The problem →
Can you echo, word for word, the lines in the records below from the line containing "przeglądanie, wykorzystywanie, ujawnianie" to the line containing "bezpieczeństwa prowadzące do", with both of those lines included?

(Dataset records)
┏━━

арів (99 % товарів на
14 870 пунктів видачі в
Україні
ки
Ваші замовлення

┗━━
┏━━

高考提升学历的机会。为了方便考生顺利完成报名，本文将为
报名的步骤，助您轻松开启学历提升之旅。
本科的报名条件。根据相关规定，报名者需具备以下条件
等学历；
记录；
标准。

┗━━
┏━━

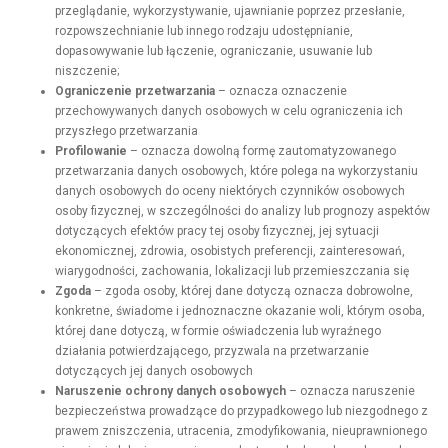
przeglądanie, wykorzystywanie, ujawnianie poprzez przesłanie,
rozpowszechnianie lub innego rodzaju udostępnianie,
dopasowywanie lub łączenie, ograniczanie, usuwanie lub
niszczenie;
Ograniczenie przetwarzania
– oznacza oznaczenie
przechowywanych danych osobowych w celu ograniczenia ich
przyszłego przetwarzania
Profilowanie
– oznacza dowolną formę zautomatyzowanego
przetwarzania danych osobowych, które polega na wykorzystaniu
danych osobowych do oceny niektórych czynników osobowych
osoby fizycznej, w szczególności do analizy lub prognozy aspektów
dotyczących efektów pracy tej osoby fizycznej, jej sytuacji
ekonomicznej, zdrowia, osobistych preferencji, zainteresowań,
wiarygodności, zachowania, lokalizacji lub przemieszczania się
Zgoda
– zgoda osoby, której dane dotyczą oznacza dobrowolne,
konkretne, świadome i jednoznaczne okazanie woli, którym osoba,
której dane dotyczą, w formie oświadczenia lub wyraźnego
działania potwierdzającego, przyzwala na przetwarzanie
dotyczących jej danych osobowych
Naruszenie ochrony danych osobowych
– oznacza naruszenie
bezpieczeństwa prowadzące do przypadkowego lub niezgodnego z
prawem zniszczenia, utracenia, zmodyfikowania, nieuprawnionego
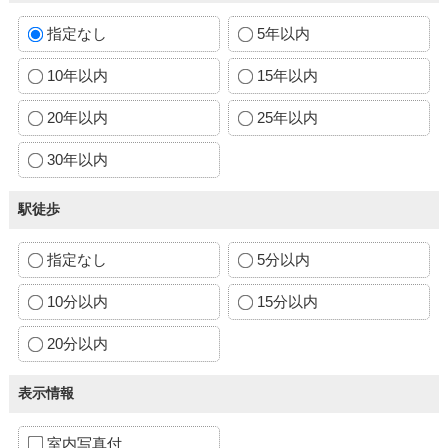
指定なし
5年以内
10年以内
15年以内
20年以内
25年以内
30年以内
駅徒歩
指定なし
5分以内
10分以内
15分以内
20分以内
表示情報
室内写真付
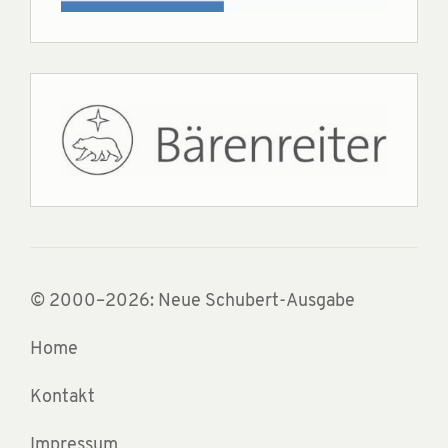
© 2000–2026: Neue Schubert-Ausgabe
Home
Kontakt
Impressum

┗━━

Written answer →
przeglądanie, wykorzystywanie, ujawnianie poprzez przesłanie,
rozpowszechnianie lub innego rodzaju udostępnianie,
dopasowywanie lub łączenie, ograniczanie, usuwanie lub
niszczenie;
Ograniczenie przetwarzania
– oznacza oznaczenie
przechowywanych danych osobowych w celu ograniczenia ich
przyszłego przetwarzania
Profilowanie
– oznacza dowolną formę zautomatyzowanego
przetwarzania danych osobowych, które polega na wykorzystaniu
danych osobowych do oceny niektórych czynników osobowych
osoby fizycznej, w szczególności do analizy lub prognozy aspektów
dotyczących efektów pracy tej osoby fizycznej, jej sytuacji
ekonomicznej, zdrowia, osobistych preferencji, zainteresowań,
wiarygodności, zachowania, lokalizacji lub przemieszczania się
Zgoda
– zgoda osoby, której dane dotyczą oznacza dobrowolne,
konkretne, świadome i jednoznaczne okazanie woli, którym osoba,
której dane dotyczą, w formie oświadczenia lub wyraźnego
działania potwierdzającego, przyzwala na przetwarzanie
dotyczących jej danych osobowych
Naruszenie ochrony danych osobowych
– oznacza naruszenie
bezpieczeństwa prowadzące do przypadkowego lub niezgodnego z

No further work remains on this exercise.